Both sides have warned that blowing up the dam would spark an ecological and humanitarian catastrophe. Zelensky said that if Russian forces blow up the dam, about 80 towns and cities, including Kherson itself, would succumb to rapid flooding. Russia’s representative to the UN said that thousands of civilians would be killed in the event of an explosion at the dam.

Some Ukrainian analysts think that this is an exaggeration. If the power station and locks are destroyed, water will flow downriver for a long time. This will cause greater damage on the Russian-occupied left bank of the Dnipro, but there would not be significant flooding, suggested hydrogeologist Ruslan Gavrilyuk, head of the council of Ukraine’s National Ecological Center. In the event of an explosion, water levels might rise by one or two meters in Kherson and beyond, which he says could hardly be called a disaster.

The “dirty bomb”

For most of the week, attention focused on the threat of an explosion at the Kakhovka power plant. But a new threat emerged on Sunday, as Russia unexpectedly started spreading “information”’ that Ukraine planned to detonate a “dirty bomb” on its own territory. This story originated from a murky article published by state media agency RIA Novosti and quickly spread to the highest official levels. On Sunday, Defense Minister Sergei Shoigu called his counterparts in the U.S., Britain, France and Turkey to warn them of the “bomb” threat.

The first claims of a “dirty bomb” appeared on the RIA Novosti’s website and Telegram channel at 8 a.m. on Sunday. Citing “trustworthy sources in several countries, including Ukraine,” it alleged that Kyiv was “preparing to carry out a provocation on the territory of its country, connected to the detonation of a ‘dirty bomb’ or low-yield nuclear weapon.” The aim was to implicate Russia in the use of weapons of mass destruction and “unleash a powerful anti-Russian campaign in the world.”

According to RIA’s sources, the bomb is to be constructed by the leadership of the Eastern GOK in the Dnipropetrovsk region (Ukraine’s only organization for extracting and processing uranium) and Kyiv’s Institute of Nuclear Research. At the same time, the Ukrainian presidential office is allegedly “carrying out covert contacts” with British representatives to acquire components for a nuclear weapon. This work is already in its final stages, RIA wrote.

A “dirty bomb” usually refers to a primitive radiological weapon, typically a container carrying radioactive isotopes which is detonated using ordinary explosives. This can spread radioactive material across a wide area. Unlike Russia’s tactical nuclear weapons, which are almost certainly under close Western military surveillance, a “dirty bomb” filled with atomic waste can be constructed and transported without attracting attention.

That afternoon, reports of Ukraine’s alleged “nuclear provocation” appeared in Defense Ministry press releases about Sergei Shoigu’s telephone conversations.

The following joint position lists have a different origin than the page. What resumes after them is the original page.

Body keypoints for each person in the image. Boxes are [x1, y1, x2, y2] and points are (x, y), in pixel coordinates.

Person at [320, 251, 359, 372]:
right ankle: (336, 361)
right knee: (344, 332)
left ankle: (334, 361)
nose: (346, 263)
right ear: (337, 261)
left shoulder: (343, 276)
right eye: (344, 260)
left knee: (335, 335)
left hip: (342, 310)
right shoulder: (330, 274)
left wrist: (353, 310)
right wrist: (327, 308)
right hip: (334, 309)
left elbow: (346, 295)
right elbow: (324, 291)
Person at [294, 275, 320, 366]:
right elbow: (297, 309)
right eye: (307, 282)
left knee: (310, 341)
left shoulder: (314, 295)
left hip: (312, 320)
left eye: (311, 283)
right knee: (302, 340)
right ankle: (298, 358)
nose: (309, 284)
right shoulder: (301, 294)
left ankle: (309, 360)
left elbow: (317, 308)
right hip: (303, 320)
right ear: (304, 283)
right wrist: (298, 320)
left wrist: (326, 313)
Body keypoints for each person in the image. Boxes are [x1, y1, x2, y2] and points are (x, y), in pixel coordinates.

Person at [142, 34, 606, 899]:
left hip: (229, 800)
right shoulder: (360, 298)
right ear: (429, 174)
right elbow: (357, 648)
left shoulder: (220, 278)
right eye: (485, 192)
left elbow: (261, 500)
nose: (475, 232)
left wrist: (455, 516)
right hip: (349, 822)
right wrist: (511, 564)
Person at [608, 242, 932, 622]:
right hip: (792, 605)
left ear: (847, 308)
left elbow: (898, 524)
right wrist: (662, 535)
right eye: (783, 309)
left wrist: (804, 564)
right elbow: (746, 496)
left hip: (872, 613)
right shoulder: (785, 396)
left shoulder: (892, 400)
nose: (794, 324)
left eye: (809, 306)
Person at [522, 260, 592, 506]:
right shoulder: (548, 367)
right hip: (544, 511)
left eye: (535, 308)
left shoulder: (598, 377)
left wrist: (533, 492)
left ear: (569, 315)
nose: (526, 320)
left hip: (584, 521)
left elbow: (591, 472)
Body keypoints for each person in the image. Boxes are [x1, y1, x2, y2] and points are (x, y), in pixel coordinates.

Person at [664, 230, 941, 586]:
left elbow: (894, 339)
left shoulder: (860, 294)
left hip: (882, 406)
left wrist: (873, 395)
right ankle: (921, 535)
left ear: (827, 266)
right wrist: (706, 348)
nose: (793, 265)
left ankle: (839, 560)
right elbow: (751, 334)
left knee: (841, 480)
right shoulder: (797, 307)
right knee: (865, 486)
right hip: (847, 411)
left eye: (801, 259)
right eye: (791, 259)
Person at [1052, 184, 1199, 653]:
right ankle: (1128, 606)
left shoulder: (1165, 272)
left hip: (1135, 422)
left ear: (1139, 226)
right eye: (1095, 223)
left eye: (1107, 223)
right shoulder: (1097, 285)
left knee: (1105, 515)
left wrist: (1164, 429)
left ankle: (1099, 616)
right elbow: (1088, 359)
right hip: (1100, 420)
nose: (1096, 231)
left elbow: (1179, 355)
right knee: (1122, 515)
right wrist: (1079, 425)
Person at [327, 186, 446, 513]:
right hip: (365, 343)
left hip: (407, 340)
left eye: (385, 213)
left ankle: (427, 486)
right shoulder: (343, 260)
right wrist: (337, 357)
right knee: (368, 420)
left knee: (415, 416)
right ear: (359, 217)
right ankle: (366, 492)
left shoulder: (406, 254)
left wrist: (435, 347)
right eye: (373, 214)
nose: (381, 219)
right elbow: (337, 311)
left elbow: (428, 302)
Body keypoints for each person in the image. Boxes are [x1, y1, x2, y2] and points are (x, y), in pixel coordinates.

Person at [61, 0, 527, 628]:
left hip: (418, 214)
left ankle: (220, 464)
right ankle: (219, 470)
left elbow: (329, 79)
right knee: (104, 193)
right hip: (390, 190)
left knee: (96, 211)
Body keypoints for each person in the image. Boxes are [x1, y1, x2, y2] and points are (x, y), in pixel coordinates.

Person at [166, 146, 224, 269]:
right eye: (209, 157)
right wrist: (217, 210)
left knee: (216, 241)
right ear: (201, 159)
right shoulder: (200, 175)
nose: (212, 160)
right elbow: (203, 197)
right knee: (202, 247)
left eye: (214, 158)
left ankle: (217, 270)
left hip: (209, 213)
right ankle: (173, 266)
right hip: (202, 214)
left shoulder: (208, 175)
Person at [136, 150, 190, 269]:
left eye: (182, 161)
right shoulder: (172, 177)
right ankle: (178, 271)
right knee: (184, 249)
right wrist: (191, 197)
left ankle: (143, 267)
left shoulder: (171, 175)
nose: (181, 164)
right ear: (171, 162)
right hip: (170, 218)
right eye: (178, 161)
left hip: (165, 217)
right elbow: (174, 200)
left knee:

First, the ministry reported that Shoigu “shared information about a possible provocation from the Ukrainian side using a ‘dirty bomb’” in a phone call with the French defense minister. Shoigu had a similar phone with his Turkish counterpart immediately afterwards. Next was the British defense minister.

Finally, in the evening, Shoigu spoke with Pentagon chief Lloyd Austin. Their reported conversation is the only one without any mention of a “dirty bomb.” Even so, the conversation alone is a worrying sign. Shoigu and Austin had not been in contact since the spring, and now they have spoken twice in the past three days (they previously spoke on Friday, Oct. 21). Russia has previously speculated on the possibility of a Ukrainian “dirty bomb” at the start of the war in late February. At that time, Russian media wrote that Ukraine was preparing to build and detonate such a weapon. This was one of the arguments for the Russian forces’ capture of the Chernobyl nuclear power plant.